文化的生活の記録

「旅文学」の小さな本を作っています。

帰省の泥

遠くの山に見えるうっすらとした雪。もうすぐ幼少期を過ごした田舎に着く。

例年正月は雪深くなるあの地域。それを理由に帰らない年も多々あった。ここ三年は連続して雪が少ない。というわけでノーマルタイヤしか履いていない我が家の車で田舎に向かっているのだ。

元日は夫の実家で過ごした。「何日かご実家に泊まっていいんだよ」と言われたけれど、「帰ると忙しく疲れますので」と笑いながら本音を漏らした。夫の実家の方が居心地の良い、変な嫁で居させてもらう。

田舎の家には母や祖母、そして親族たちがいる。母や祖母を除けば、みんな優しく楽しい人たちだ。けれど、あまり私の人生に深入りしてこないから居心地が良いのだとわかっている。私に要求など何もない人たち。いざというときは、やはり彼らに対して遠慮があるのだ。ここは私の家ではないという気持ちが。

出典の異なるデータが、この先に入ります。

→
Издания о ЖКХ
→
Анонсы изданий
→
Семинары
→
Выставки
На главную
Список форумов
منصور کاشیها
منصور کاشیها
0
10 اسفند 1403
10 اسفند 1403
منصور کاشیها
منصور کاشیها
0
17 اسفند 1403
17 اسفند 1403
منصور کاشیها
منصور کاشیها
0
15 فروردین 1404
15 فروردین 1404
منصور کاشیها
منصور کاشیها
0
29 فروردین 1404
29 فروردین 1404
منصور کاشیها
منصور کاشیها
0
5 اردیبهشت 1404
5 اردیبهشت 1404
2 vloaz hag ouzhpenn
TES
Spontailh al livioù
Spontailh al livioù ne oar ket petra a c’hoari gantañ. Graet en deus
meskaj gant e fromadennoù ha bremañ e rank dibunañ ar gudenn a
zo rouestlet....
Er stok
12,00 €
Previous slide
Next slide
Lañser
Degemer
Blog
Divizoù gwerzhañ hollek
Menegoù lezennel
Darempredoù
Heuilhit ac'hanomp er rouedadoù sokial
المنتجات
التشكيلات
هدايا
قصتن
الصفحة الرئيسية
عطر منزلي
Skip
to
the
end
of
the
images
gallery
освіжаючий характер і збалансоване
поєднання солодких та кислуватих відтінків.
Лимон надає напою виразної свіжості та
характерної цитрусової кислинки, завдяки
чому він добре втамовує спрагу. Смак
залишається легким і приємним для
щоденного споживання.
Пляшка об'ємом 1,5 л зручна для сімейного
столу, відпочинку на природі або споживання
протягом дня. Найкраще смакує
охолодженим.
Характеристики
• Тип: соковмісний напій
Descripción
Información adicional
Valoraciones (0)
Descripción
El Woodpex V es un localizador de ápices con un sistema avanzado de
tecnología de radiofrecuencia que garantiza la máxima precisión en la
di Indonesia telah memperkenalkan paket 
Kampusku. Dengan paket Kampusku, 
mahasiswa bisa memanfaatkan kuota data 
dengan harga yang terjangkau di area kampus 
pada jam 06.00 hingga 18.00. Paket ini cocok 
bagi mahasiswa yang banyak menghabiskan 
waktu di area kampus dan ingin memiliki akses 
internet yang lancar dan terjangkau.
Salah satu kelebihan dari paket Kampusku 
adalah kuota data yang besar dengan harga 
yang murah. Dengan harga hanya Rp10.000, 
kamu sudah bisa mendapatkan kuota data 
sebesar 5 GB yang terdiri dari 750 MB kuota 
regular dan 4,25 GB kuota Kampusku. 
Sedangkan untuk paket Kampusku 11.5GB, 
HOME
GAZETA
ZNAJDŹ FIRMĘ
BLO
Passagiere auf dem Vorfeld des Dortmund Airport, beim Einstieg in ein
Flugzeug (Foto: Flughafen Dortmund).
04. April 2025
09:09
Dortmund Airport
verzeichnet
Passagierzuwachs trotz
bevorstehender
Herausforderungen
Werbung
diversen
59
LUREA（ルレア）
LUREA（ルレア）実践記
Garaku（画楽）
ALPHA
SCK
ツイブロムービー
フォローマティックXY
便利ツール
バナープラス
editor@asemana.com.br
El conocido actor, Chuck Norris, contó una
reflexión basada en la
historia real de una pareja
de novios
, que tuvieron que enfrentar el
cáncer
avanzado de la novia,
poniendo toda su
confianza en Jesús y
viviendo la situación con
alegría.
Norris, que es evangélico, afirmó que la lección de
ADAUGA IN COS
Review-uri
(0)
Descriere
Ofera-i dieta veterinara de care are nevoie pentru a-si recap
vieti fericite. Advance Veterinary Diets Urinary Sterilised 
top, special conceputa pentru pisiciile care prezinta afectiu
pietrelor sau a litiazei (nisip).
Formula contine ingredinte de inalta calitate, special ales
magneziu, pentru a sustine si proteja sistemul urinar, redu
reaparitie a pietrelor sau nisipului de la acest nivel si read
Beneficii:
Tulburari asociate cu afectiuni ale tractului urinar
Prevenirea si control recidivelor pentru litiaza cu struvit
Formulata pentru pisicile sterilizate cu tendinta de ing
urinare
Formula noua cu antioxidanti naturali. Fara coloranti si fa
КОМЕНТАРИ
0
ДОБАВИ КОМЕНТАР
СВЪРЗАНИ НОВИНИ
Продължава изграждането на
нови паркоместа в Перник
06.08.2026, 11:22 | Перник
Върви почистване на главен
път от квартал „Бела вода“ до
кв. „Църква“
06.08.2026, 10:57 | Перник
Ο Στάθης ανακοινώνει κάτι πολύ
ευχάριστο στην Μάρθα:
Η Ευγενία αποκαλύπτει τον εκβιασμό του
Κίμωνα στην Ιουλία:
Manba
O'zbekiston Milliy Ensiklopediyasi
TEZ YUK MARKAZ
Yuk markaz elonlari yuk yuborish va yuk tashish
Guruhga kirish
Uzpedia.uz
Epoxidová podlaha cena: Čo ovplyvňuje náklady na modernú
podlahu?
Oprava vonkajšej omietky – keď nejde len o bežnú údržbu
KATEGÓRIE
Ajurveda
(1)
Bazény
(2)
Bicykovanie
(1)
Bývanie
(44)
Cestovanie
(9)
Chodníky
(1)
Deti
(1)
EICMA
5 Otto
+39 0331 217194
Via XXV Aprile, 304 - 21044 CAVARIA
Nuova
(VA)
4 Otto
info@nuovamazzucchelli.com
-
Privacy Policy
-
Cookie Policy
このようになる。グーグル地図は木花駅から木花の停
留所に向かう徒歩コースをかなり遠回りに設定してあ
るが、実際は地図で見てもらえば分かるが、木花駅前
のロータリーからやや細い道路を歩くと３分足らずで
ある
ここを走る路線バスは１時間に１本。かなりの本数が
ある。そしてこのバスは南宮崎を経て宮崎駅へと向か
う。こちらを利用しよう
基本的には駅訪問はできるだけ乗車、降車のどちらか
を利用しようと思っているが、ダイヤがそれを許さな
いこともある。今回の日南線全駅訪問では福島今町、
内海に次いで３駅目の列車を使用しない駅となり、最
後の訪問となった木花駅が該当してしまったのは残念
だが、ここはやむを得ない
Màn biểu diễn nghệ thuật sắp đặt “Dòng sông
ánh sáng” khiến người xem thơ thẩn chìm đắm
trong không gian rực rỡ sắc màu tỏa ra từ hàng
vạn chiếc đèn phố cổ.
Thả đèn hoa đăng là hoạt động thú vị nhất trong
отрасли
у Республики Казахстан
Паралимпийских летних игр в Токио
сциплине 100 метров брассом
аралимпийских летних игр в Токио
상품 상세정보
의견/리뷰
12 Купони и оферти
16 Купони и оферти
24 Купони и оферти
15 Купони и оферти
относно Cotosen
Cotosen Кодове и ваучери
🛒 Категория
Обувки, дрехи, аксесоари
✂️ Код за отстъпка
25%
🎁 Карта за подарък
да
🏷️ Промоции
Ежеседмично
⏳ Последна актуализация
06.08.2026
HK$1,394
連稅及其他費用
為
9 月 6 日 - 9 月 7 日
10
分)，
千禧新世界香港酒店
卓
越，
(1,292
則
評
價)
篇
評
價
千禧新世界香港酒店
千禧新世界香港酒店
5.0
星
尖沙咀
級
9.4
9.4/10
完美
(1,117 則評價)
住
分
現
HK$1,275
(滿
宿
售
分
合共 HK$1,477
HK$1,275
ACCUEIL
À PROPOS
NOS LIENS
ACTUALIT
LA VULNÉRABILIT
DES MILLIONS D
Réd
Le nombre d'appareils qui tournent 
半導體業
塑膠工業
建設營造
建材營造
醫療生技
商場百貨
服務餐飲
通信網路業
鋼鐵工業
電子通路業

親族が「さっき畑からとってきたから泥ついてるけど」と帰りに持たせてくれた大根などの冬野菜。受け取りながら私はドラマ「北の国から」を思い出す。上京する純くんが、トラック運転手さんから「受け取れない」と渡されたお札。五郎さん(田中邦衛演じる純くんの父)がトラック運転手さんに渡した一万円札。五郎さんの指の泥が付いているお札。

帰宅して野菜を台所のシンクに置いた。私が染まれなかった町の泥をしばし眺める。